L'ultra grand-angle : un champ de bataille inutile
Même les capteurs ultra grand-angle ne sont pas épargnés par cette course aux mégapixels. L’iPhone 17 Pro, par exemple, utilise une seule caméra physique, mais il recorte 12 MoPS de son capteur pour permettre un zoom numérique de 2x. D’autres constructeurs adoptent des stratégies similaires pour offrir des options de zoom supplémentaires à partir de leurs capteurs haute résolution. Ces images, bien que de qualité inférieure à celles obtenues avec l’ensemble du capteur, peuvent être utiles. Cependant, ajouter un capteur ultra grand-angle de 200 MoPS ne résoudra aucun problème et ne fera qu’alimenter cette tendance.
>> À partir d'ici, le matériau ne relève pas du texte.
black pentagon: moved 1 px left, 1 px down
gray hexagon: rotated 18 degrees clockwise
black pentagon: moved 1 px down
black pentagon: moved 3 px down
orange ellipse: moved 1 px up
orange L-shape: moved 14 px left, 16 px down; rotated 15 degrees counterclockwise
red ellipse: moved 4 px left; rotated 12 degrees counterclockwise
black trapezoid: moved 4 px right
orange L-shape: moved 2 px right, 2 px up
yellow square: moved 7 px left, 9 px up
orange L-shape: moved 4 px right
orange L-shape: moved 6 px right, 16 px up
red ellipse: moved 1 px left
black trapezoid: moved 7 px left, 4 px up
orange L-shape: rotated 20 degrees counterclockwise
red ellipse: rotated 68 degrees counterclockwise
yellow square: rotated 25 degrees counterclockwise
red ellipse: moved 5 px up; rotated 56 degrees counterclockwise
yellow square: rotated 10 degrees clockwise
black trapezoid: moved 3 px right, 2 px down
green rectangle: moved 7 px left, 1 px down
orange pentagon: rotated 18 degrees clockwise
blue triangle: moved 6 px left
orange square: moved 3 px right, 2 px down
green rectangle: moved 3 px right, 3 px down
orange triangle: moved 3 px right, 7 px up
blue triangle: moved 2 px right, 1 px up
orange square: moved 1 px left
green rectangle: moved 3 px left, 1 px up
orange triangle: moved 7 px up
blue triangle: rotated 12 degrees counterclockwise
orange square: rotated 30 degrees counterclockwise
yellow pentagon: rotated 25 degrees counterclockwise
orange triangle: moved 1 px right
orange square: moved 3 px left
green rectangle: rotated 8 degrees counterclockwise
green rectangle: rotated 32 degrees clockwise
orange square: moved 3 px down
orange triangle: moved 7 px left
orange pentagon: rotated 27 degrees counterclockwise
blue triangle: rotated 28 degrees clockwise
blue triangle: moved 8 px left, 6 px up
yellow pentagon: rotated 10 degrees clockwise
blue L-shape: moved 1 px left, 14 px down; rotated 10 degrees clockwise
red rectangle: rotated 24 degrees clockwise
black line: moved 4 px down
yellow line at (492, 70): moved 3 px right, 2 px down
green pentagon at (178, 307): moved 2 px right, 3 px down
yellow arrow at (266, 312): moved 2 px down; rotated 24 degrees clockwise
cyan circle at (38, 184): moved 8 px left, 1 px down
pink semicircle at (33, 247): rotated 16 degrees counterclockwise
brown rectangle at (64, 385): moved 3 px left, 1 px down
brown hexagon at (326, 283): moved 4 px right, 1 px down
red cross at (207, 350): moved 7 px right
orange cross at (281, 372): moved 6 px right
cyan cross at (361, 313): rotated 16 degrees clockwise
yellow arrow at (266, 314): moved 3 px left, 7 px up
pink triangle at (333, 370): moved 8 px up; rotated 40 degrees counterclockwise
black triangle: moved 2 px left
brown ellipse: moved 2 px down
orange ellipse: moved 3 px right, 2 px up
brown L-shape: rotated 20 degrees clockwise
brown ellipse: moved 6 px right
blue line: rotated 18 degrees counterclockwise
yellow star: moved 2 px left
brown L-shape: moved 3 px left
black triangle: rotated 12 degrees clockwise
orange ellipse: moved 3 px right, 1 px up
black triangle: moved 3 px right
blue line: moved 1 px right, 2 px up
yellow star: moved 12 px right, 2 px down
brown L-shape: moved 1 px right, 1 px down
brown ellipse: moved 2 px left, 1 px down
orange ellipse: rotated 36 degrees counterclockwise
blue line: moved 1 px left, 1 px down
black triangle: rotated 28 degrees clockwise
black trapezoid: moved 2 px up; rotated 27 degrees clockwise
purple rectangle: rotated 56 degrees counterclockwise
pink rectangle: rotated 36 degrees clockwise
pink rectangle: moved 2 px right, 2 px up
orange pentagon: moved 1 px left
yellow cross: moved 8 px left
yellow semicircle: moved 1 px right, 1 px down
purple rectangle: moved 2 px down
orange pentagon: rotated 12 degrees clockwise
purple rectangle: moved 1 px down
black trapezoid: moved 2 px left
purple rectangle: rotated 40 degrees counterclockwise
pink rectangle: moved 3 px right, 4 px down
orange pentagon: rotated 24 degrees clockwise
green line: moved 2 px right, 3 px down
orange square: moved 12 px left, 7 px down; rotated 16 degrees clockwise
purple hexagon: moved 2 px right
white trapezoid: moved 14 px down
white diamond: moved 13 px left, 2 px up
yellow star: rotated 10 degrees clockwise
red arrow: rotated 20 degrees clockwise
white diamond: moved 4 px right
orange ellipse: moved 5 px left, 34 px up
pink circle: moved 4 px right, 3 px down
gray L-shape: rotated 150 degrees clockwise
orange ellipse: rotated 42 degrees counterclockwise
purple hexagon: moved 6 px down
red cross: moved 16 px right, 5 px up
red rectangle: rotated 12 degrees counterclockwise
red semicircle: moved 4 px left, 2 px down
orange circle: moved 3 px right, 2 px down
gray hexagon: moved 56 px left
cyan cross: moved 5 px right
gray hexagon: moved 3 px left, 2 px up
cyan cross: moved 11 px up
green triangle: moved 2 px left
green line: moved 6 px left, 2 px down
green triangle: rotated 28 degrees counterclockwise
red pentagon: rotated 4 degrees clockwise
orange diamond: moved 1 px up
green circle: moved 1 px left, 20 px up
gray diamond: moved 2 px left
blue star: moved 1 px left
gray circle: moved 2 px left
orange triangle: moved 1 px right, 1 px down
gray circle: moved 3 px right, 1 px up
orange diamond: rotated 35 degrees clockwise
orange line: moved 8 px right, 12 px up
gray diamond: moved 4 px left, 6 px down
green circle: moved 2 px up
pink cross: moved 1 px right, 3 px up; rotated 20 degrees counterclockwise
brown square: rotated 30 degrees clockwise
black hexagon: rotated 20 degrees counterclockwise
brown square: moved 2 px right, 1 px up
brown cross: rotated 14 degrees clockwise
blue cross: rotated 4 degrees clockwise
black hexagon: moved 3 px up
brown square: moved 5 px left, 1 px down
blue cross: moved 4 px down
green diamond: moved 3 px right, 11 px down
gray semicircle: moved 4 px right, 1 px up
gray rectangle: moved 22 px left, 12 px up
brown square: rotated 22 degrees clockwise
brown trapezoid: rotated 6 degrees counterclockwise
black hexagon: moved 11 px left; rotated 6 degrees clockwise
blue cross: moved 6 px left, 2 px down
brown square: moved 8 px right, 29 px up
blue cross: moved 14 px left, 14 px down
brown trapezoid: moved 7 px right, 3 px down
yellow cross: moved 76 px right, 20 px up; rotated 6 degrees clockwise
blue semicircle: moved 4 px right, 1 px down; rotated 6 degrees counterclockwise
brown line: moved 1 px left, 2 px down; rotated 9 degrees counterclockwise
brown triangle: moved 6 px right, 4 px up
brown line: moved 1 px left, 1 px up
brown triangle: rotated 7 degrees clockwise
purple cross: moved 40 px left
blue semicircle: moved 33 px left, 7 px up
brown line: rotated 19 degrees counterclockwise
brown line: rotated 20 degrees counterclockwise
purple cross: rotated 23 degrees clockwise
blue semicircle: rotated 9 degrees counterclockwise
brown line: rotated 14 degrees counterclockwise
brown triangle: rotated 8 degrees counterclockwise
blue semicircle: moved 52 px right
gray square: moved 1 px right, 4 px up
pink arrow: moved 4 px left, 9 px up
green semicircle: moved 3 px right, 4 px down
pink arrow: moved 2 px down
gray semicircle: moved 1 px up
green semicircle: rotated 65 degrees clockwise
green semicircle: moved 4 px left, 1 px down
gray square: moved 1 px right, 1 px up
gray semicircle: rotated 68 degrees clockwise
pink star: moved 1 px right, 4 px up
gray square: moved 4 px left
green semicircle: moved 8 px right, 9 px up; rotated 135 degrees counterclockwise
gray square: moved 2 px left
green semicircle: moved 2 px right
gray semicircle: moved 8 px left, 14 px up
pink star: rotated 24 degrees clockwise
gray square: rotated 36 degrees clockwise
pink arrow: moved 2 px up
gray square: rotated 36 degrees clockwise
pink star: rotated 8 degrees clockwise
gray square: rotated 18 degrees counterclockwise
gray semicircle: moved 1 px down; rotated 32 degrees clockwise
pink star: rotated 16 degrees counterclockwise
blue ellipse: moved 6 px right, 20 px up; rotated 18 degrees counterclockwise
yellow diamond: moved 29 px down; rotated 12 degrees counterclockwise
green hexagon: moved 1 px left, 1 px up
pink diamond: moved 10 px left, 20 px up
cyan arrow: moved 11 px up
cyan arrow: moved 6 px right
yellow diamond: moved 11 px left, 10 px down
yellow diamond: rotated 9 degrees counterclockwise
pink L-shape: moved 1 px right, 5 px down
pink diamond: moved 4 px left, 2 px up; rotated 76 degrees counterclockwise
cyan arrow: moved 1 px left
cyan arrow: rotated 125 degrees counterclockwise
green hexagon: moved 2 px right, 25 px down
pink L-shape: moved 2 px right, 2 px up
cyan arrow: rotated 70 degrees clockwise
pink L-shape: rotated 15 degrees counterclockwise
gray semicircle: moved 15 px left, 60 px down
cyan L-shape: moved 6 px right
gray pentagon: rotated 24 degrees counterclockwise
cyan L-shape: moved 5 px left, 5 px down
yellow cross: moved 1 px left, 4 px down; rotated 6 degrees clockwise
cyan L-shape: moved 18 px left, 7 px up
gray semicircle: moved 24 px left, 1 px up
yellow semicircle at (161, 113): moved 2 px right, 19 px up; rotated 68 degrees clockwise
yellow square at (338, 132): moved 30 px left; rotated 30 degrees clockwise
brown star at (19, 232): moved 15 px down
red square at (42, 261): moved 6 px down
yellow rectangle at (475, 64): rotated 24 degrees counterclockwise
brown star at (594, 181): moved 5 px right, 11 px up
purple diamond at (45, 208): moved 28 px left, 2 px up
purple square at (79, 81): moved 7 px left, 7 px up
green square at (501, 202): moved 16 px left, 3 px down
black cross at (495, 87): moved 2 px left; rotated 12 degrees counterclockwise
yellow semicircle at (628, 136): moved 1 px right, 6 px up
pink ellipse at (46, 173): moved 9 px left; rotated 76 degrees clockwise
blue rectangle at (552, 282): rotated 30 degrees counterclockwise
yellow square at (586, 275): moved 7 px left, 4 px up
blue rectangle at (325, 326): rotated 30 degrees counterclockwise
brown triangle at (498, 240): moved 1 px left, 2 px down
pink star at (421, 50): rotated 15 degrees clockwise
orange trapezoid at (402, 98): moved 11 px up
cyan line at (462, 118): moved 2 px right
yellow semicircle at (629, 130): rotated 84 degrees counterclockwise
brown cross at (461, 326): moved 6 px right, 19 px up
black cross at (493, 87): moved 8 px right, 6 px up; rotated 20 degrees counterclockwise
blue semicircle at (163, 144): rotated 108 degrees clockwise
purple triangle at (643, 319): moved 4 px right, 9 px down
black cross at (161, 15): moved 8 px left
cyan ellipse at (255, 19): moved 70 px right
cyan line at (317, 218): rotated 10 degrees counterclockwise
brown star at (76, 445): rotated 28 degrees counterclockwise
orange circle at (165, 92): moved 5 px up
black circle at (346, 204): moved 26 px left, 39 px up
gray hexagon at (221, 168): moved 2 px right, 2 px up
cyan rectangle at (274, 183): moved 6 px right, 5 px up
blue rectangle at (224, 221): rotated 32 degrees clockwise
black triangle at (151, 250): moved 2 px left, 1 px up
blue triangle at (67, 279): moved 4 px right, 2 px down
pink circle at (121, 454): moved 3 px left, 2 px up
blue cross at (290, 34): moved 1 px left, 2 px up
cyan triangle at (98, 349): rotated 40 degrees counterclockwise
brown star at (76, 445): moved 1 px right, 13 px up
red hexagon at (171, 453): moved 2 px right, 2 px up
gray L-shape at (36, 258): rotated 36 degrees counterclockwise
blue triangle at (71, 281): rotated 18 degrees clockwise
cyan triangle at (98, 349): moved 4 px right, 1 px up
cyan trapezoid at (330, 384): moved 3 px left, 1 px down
Si une amélioration du zoom numérique est une justification possible pour des capteurs haute résolution, elle est dénuée de sens pour les ultra grand-angle, dont la fonction première est de s'éloigner, pas de se rapprocher. L’objectif des constructeurs devrait être d’améliorer l’optique et le traitement d’image, en réduisant la distorsion et en améliorant la netteté, plutôt que d’augmenter inutilement la résolution.
Avec la hausse des prix des smartphones cette année, les consommateurs seront de plus en plus sélectifs. Un simple ajout d’un capteur de 200 MoPS ne suffit pas à gagner leur confiance. Ce constructeur chinois devra rapidement réaliser que les améliorations doivent justifier le prix.
La question qui se pose est simple : la résolution est-elle vraiment le facteur déterminant de la qualité d'une photo ? Le plus souvent, la taille du capteur et la qualité de l'optique sont bien plus importantes. Il est temps que l'industrie se concentre sur ces aspects fondamentaux, au lieu de se perdre dans une course à l'armement numérique.
Ce qui pourrait revenir, c'est un retour d'expérience et des photos avec une qualité bien supérieure, et non pas seulement avec plus de mégapixels.